=== Data supplied ===
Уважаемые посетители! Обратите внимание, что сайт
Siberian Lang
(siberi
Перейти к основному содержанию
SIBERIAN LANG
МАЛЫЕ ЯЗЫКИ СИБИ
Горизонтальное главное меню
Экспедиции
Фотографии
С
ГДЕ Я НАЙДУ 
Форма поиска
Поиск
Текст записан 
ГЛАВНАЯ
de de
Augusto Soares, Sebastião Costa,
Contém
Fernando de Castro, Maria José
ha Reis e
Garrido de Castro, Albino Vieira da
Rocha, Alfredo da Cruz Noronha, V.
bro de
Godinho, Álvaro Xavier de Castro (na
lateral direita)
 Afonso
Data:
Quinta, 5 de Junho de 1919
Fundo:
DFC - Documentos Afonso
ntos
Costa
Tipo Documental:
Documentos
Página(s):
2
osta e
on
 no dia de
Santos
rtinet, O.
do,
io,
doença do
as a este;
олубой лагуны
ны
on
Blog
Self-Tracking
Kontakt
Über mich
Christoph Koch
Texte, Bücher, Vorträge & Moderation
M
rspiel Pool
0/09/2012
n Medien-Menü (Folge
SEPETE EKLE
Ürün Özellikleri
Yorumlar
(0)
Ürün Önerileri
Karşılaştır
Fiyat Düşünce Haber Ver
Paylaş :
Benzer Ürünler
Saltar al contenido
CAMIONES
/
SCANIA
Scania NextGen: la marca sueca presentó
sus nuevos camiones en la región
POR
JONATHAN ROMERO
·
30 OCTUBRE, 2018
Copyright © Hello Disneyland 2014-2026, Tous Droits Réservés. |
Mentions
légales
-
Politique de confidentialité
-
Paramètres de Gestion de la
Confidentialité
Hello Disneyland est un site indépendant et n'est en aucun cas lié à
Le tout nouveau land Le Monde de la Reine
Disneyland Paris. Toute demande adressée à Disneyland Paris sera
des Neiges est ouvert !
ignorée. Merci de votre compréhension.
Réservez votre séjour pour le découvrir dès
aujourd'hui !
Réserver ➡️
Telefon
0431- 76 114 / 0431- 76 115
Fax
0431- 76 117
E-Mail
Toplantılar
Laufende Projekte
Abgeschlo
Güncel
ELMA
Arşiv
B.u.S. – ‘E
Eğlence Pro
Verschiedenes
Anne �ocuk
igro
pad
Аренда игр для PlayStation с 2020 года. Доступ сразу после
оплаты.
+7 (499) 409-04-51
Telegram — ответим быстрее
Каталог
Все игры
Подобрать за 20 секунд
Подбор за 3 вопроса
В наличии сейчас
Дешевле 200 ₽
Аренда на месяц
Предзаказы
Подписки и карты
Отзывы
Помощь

...

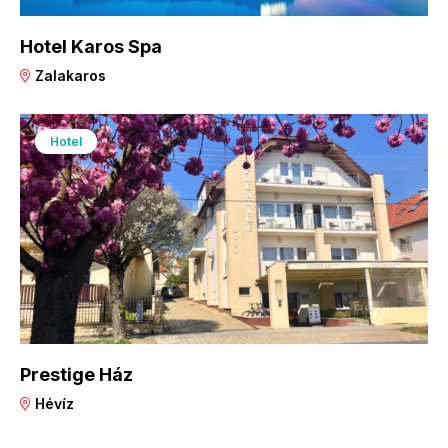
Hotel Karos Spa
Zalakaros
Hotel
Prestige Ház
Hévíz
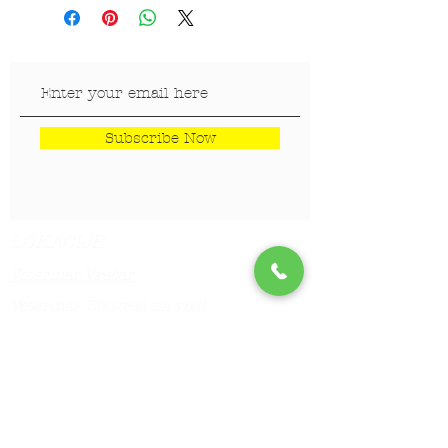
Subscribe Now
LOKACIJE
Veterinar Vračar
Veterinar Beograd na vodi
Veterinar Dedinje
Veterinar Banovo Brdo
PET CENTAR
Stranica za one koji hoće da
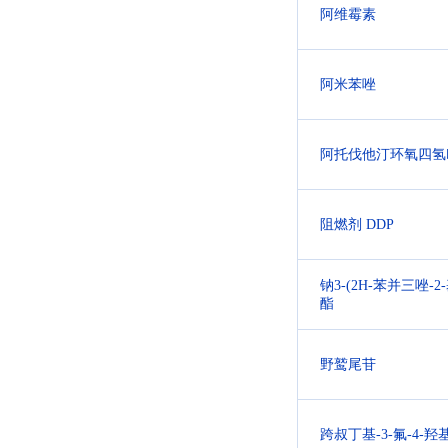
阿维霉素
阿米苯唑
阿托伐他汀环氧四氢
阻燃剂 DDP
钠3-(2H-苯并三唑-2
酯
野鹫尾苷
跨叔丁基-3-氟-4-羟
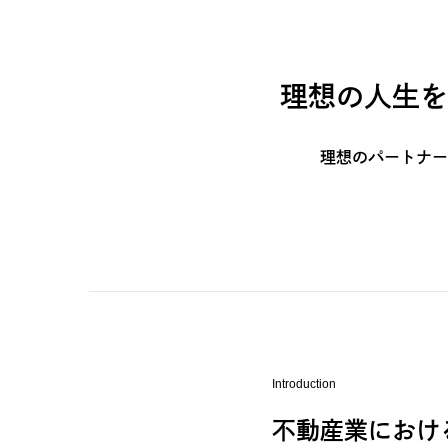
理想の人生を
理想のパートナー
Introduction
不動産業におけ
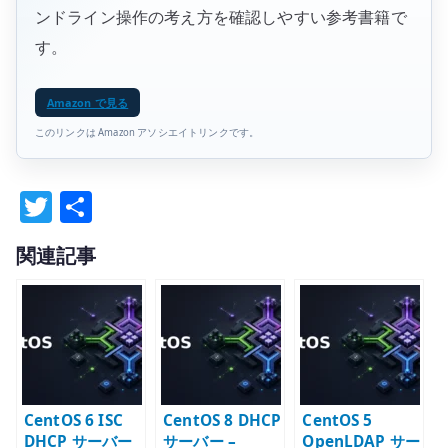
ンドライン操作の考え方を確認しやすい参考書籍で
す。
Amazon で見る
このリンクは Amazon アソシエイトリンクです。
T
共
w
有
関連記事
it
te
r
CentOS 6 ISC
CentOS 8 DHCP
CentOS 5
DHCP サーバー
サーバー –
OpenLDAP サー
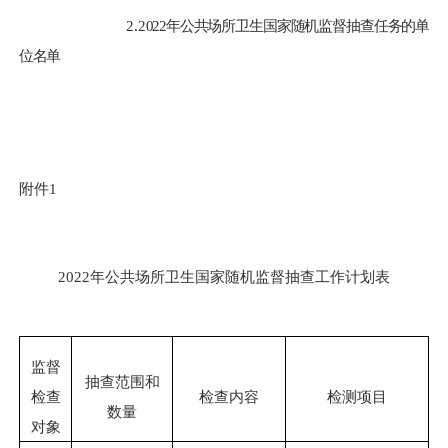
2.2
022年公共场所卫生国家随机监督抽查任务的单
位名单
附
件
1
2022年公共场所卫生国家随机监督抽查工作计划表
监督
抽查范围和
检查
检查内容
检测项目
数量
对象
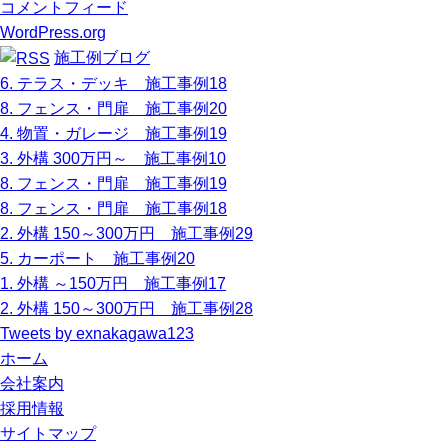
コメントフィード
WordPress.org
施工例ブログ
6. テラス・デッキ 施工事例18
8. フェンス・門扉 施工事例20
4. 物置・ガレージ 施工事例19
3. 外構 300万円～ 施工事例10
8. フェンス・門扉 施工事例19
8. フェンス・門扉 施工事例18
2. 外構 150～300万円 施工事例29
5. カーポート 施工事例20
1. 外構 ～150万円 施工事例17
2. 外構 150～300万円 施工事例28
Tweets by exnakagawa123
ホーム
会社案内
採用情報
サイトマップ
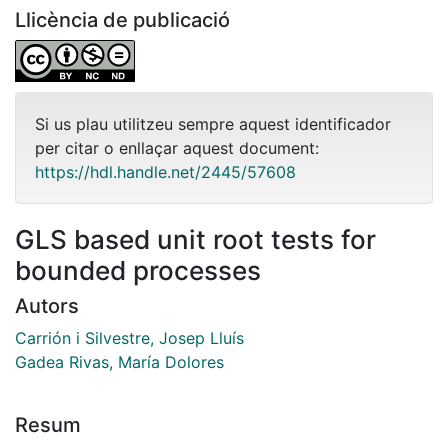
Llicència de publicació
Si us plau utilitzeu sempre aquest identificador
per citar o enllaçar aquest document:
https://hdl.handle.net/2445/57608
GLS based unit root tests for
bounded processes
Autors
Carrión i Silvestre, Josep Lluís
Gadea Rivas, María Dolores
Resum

=== Your assignment ===
Starting at the line that contains "Уважаемые посетители! Обратите" and ending at the line that contains "Fernando de Castro, Maria José", lay out those lines of the data as a numbered list, leaving out any blank lines.

=== Output for this exercise ===
1. Уважаемые посетители! Обратите внимание, что сайт
2. Siberian Lang
3. (siberi
4. Перейти к основному содержанию
5. SIBERIAN LANG
6. МАЛЫЕ ЯЗЫКИ СИБИ
7. Горизонтальное главное меню
8. Экспедиции
9. Фотографии
10. С
11. ГДЕ Я НАЙДУ 
12. Форма поиска
13. Поиск
14. Текст записан 
15. ГЛАВНАЯ
16. de de
17. Augusto Soares, Sebastião Costa,
18. Contém
19. Fernando de Castro, Maria José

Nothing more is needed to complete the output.